The Court of Appeal allowed Dr Frank Skuse's appeal against a preliminary ruling by Mr Justice Brooke on the defamatory meaning of words complained of by Dr Skuse.
On 28 October 1985 Granada broadcast a programme entitled In the Interests of Justice in its World in Action series. The programme presented serious doubts about the soundness of the convictions of the Birmingham Six of causing death and injury by planting bombs in public houses in Birmingham. The last 10 minutes of the programme dealt with the scientific evidence in the case. The programme stated that Dr Skuse, the Home Office forensic scientist who gave evidence for the Crown, told the jury, that using the Griess test he was 99 per cent certain two of the Birmingham Six had handled explosives and an innocent compound nitro-cellulose could not give the same result. It stated that the Griess test was only a screen test which did not prove that any substance was present, and that Griess tests carried out on other substances gave identical results to explosives, which Dr Skuse had told the court could not happen.
Dr Skuse brought a libel action against Granada contending the words and visual images meant that he had misrepresented to the court negligently the effect of the scientific tests carried out. Granada contended that the programme bore no defamatory meaning or a meaning less defamatory than alleged. Granada's case was that the programme said his evidence was wrong, but anyone could be wrong without being negligent or incompetent and it would be a serious blow to investigative journalism if a man could not be said to be wrong without defaming him.
Mr Justice Brooke ruled that the words bore the meaning that there were reasonable grounds to suspect that Dr Skuse was negligent as a forensic scientist and expert witness because he based his conclusions on a screen test and that caused or contributed to the wrongful imprisonment of the Birmingham Six.
Desmond Browne QC and Stephen Suttle (Peter Carter Ruck & Partners) for Dr Skuse; Sydney Kentridge QC and Patrick Moloney (Goodman Derrick & Co) for Granada.
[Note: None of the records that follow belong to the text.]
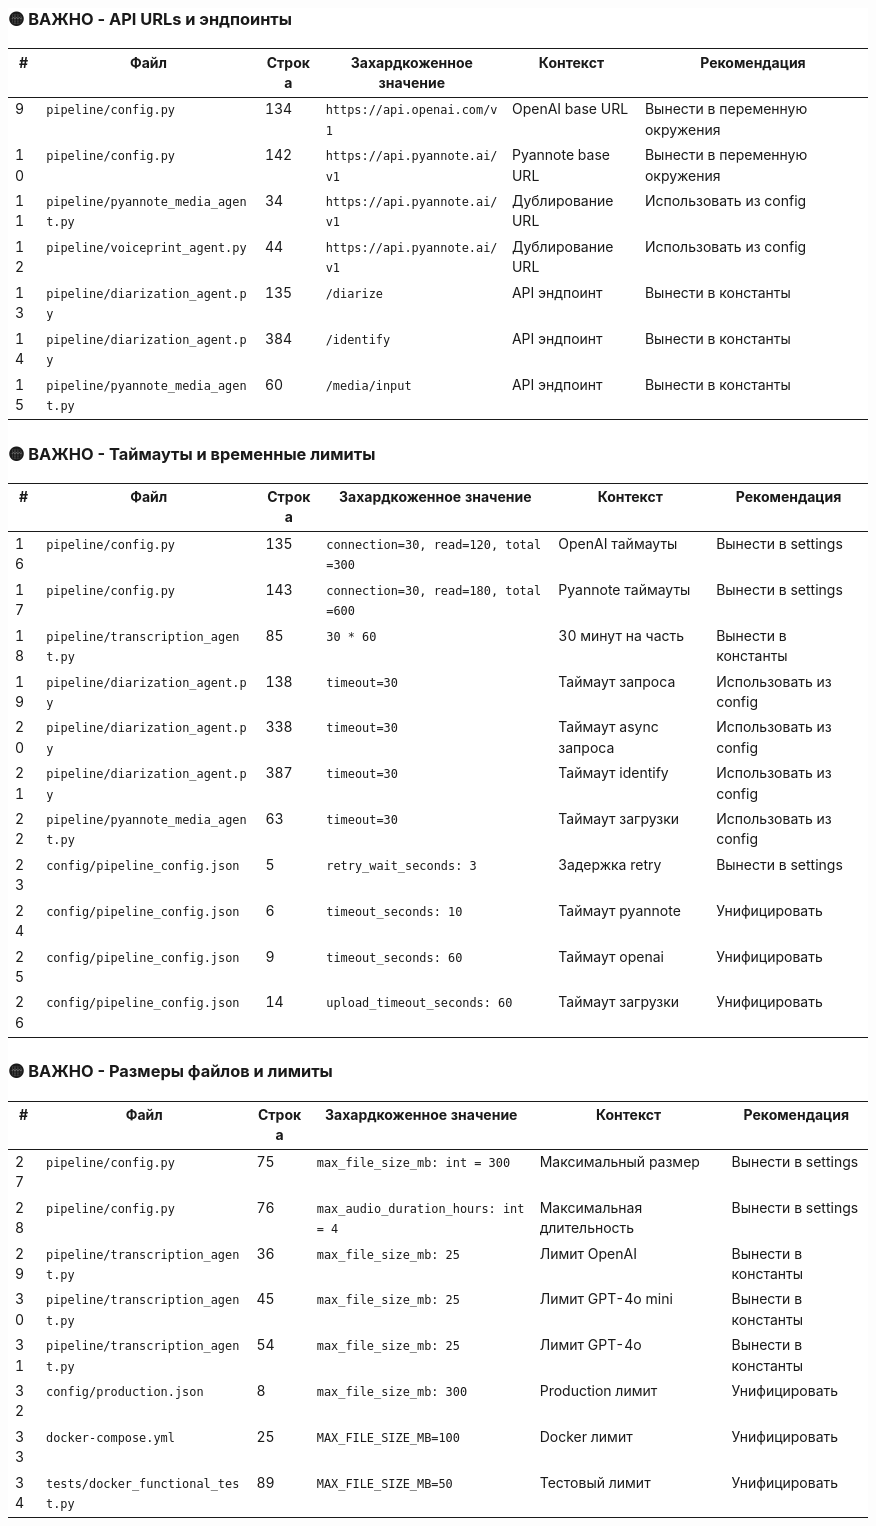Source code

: ### 🟡 ВАЖНО - API URLs и эндпоинты

| # | Файл | Строка | Захардкоженное значение | Контекст | Рекомендация |
|---|------|--------|------------------------|----------|--------------|
| 9 | `pipeline/config.py` | 134 | `https://api.openai.com/v1` | OpenAI base URL | Вынести в переменную окружения |
| 10 | `pipeline/config.py` | 142 | `https://api.pyannote.ai/v1` | Pyannote base URL | Вынести в переменную окружения |
| 11 | `pipeline/pyannote_media_agent.py` | 34 | `https://api.pyannote.ai/v1` | Дублирование URL | Использовать из config |
| 12 | `pipeline/voiceprint_agent.py` | 44 | `https://api.pyannote.ai/v1` | Дублирование URL | Использовать из config |
| 13 | `pipeline/diarization_agent.py` | 135 | `/diarize` | API эндпоинт | Вынести в константы |
| 14 | `pipeline/diarization_agent.py` | 384 | `/identify` | API эндпоинт | Вынести в константы |
| 15 | `pipeline/pyannote_media_agent.py` | 60 | `/media/input` | API эндпоинт | Вынести в константы |

### 🟡 ВАЖНО - Таймауты и временные лимиты

| # | Файл | Строка | Захардкоженное значение | Контекст | Рекомендация |
|---|------|--------|------------------------|----------|--------------|
| 16 | `pipeline/config.py` | 135 | `connection=30, read=120, total=300` | OpenAI таймауты | Вынести в settings |
| 17 | `pipeline/config.py` | 143 | `connection=30, read=180, total=600` | Pyannote таймауты | Вынести в settings |
| 18 | `pipeline/transcription_agent.py` | 85 | `30 * 60` | 30 минут на часть | Вынести в константы |
| 19 | `pipeline/diarization_agent.py` | 138 | `timeout=30` | Таймаут запроса | Использовать из config |
| 20 | `pipeline/diarization_agent.py` | 338 | `timeout=30` | Таймаут async запроса | Использовать из config |
| 21 | `pipeline/diarization_agent.py` | 387 | `timeout=30` | Таймаут identify | Использовать из config |
| 22 | `pipeline/pyannote_media_agent.py` | 63 | `timeout=30` | Таймаут загрузки | Использовать из config |
| 23 | `config/pipeline_config.json` | 5 | `retry_wait_seconds: 3` | Задержка retry | Вынести в settings |
| 24 | `config/pipeline_config.json` | 6 | `timeout_seconds: 10` | Таймаут pyannote | Унифицировать |
| 25 | `config/pipeline_config.json` | 9 | `timeout_seconds: 60` | Таймаут openai | Унифицировать |
| 26 | `config/pipeline_config.json` | 14 | `upload_timeout_seconds: 60` | Таймаут загрузки | Унифицировать |

### 🟡 ВАЖНО - Размеры файлов и лимиты

| # | Файл | Строка | Захардкоженное значение | Контекст | Рекомендация |
|---|------|--------|------------------------|----------|--------------|
| 27 | `pipeline/config.py` | 75 | `max_file_size_mb: int = 300` | Максимальный размер | Вынести в settings |
| 28 | `pipeline/config.py` | 76 | `max_audio_duration_hours: int = 4` | Максимальная длительность | Вынести в settings |
| 29 | `pipeline/transcription_agent.py` | 36 | `max_file_size_mb: 25` | Лимит OpenAI | Вынести в константы |
| 30 | `pipeline/transcription_agent.py` | 45 | `max_file_size_mb: 25` | Лимит GPT-4o mini | Вынести в константы |
| 31 | `pipeline/transcription_agent.py` | 54 | `max_file_size_mb: 25` | Лимит GPT-4o | Вынести в константы |
| 32 | `config/production.json` | 8 | `max_file_size_mb: 300` | Production лимит | Унифицировать |
| 33 | `docker-compose.yml` | 25 | `MAX_FILE_SIZE_MB=100` | Docker лимит | Унифицировать |
| 34 | `tests/docker_functional_test.py` | 89 | `MAX_FILE_SIZE_MB=50` | Тестовый лимит | Унифицировать |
SIR THOMAS BINGHAM MR, giving the judgment, said that in determing the meaning of the words and their defamatory sense, if any, the court gave the material the natural and ordinary meaning it would have conveyed to the ordinary reasonable viewer watching the programme once in 1985. The hypothetical reasonable viewer was not naive but he was not unduly suspicious. The court should be cautious of over-elaborate analysis, was entitled to have regard to the impression the material complained of made on it, and should not be too literal in its approach.
A statement should be taken to be defamatory if it would tend to lower the plaintiff in the estimation of right-thinking members of society generally or would be likely to affect a person adversely in the estimation of reasonable people generally.
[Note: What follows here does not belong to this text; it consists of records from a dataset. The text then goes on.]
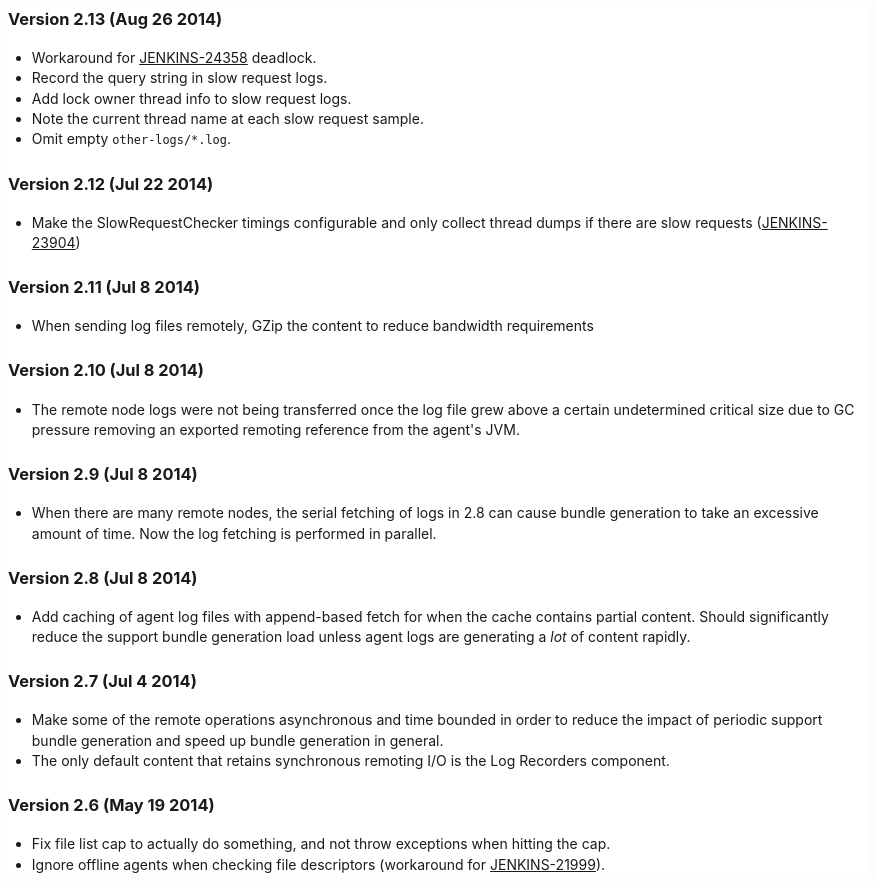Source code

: ### Version 2.13 (Aug 26 2014)

-   Workaround for
    [JENKINS-24358](https://issues.jenkins-ci.org/browse/JENKINS-24358)
    deadlock.
-   Record the query string in slow request logs.
-   Add lock owner thread info to slow request logs.
-   Note the current thread name at each slow request sample.
-   Omit empty `other-logs/*.log`.

### Version 2.12 (Jul 22 2014)

-   Make the SlowRequestChecker timings configurable and only collect
    thread dumps if there are slow requests
    ([JENKINS-23904](https://issues.jenkins-ci.org/browse/JENKINS-23904))

### Version 2.11 (Jul 8 2014)

-   When sending log files remotely, GZip the content to reduce
    bandwidth requirements

### Version 2.10 (Jul 8 2014)

-   The remote node logs were not being transferred once the log file
    grew above a certain undetermined critical size due to GC pressure
    removing an exported remoting reference from the agent's JVM.

### Version 2.9 (Jul 8 2014)

-   When there are many remote nodes, the serial fetching of logs in 2.8
    can cause bundle generation to take an excessive amount of time. Now
    the log fetching is performed in parallel.

### Version 2.8 (Jul 8 2014)

-   Add caching of agent log files with append-based fetch for when the
    cache contains partial content. Should significantly reduce the
    support bundle generation load unless agent logs are generating a
    *lot* of content rapidly.

### Version 2.7 (Jul 4 2014)

-   Make some of the remote operations asynchronous and time bounded in
    order to reduce the impact of periodic support bundle generation and
    speed up bundle generation in general.
-   The only default content that retains synchronous remoting I/O is
    the Log Recorders component.

### Version 2.6 (May 19 2014)

-   Fix file list cap to actually do something, and not throw exceptions
    when hitting the cap.
-   Ignore offline agents when checking file descriptors (workaround for
    [JENKINS-21999](https://issues.jenkins-ci.org/browse/JENKINS-21999)).
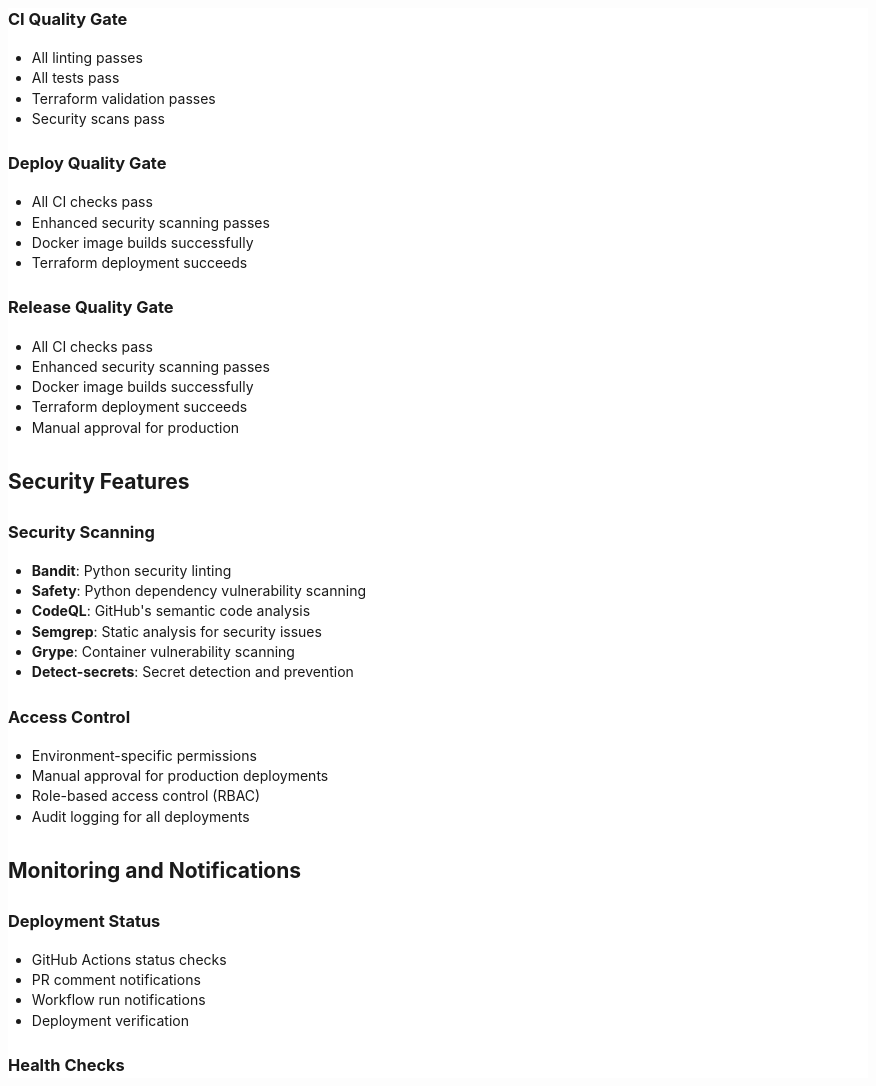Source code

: ### CI Quality Gate

- All linting passes
- All tests pass
- Terraform validation passes
- Security scans pass

### Deploy Quality Gate

- All CI checks pass
- Enhanced security scanning passes
- Docker image builds successfully
- Terraform deployment succeeds

### Release Quality Gate

- All CI checks pass
- Enhanced security scanning passes
- Docker image builds successfully
- Terraform deployment succeeds
- Manual approval for production

## Security Features

### Security Scanning

- **Bandit**: Python security linting
- **Safety**: Python dependency vulnerability scanning
- **CodeQL**: GitHub's semantic code analysis
- **Semgrep**: Static analysis for security issues
- **Grype**: Container vulnerability scanning
- **Detect-secrets**: Secret detection and prevention

### Access Control

- Environment-specific permissions
- Manual approval for production deployments
- Role-based access control (RBAC)
- Audit logging for all deployments

## Monitoring and Notifications

### Deployment Status

- GitHub Actions status checks
- PR comment notifications
- Workflow run notifications
- Deployment verification

### Health Checks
The defamatory meaning pleaded by a plaintiff was to be treated as the most injurious meaning the words were capable of bearing. The court was not at this stage concerned with any possible defence to the claim.
The reasonable viewer would appreciate that as a professional scientist giving evidence for the Crown in a momentous criminal trial Dr Skuse was under a duty to use the utmost care and to be completely thorough. Overall the viewer would feel that Dr Skuse had been seriously at fault in giving evidence, damning to the defendants, which was unreliable and shown to be so by the later investigations which could and should have been carried out by Dr Skuse, especially as his attention had been drawn to the possibility of an innocent explanation for the positive result.
The natural and ordinary meaning of the material complained of was that, as a Home Office forensic scientist investigating the bombings and giving evidence for the Crown at the trial, Dr Skuse failed to show the skill, knowledge, care and thoroughness to be expected of him in that role.